# Problem with Sestos PID with Gaggia Classic



## ShaunChris (May 4, 2015)

Hey guys.

I obtained a Gaggia Classic that was premodified with a Sestos PID. At first it functioned perfectly fine.

However, now, after about three weeks, the PV is rarely synchronized with the SV at all. For example, SV is 94.5. However PV will fluctuate between 85 to 96. It doesn't seem to stay within the +/- 1 degree as often mentioned by other users. Also, it seems very slow to make changes, it can stay at 85-88 degrees for half an hour, I'll have to flip the steam switch, and hit the brew switch immediately once PV hits 94.5.

Keeping in mind that the PID has been working correctly for the last three weeks and has just started behaving this way, are there any suggestions?

I am currently auto tuning it, by pressing SET to get to CTRL, then changing CTRL to 2. Now SV is blinking between 94.5 and At. Been going like this for 3 hours now, while the PV has slowly dropped from 85 to 35 now.
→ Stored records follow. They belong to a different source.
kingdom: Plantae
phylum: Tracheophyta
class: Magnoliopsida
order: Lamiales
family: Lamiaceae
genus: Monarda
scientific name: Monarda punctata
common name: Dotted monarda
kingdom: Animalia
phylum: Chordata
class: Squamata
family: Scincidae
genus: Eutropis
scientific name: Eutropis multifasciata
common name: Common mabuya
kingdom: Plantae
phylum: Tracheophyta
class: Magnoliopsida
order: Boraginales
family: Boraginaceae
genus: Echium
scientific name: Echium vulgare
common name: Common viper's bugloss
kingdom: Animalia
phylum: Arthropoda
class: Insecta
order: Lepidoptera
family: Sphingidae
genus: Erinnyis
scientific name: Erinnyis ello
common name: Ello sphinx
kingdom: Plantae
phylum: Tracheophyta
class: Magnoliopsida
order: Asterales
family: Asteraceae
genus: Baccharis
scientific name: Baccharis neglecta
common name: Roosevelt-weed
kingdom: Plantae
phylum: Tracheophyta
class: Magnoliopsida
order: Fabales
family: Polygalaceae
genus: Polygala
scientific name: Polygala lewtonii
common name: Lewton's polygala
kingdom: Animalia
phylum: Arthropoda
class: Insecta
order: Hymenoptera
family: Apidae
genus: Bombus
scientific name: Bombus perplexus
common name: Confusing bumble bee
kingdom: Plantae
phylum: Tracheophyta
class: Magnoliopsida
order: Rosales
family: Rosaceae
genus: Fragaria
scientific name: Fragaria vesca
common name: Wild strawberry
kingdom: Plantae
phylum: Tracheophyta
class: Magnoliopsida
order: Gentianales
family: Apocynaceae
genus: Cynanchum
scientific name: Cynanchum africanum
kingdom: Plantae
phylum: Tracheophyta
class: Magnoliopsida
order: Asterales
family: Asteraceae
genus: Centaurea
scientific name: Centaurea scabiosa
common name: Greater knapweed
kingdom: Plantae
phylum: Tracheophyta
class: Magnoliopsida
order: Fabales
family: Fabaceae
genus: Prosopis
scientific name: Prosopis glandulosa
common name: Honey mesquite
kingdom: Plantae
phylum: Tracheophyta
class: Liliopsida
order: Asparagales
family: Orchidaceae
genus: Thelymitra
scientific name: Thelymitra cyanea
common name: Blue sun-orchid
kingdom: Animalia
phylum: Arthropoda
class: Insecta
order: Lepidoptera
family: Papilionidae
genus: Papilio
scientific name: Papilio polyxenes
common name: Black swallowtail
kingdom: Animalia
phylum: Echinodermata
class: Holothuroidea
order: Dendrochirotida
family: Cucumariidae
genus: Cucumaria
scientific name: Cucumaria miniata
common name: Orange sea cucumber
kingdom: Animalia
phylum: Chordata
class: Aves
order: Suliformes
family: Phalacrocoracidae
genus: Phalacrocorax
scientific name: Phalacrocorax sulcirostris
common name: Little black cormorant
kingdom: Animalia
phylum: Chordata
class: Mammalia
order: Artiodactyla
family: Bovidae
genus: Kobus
I heard that auto tuning can take 5-8 hours, but I also heard that the PV will fluctuate as high as 10 degrees above the SV during this process. However all I see so far is the PV dropping steadily like a plane without fuel.

Any advice? I am fine with opening the Gaggia Classic to see what's wrong - I can handle some basic DIY but I didn't install the PID myself so I'm not sure what could even be the problem.


----------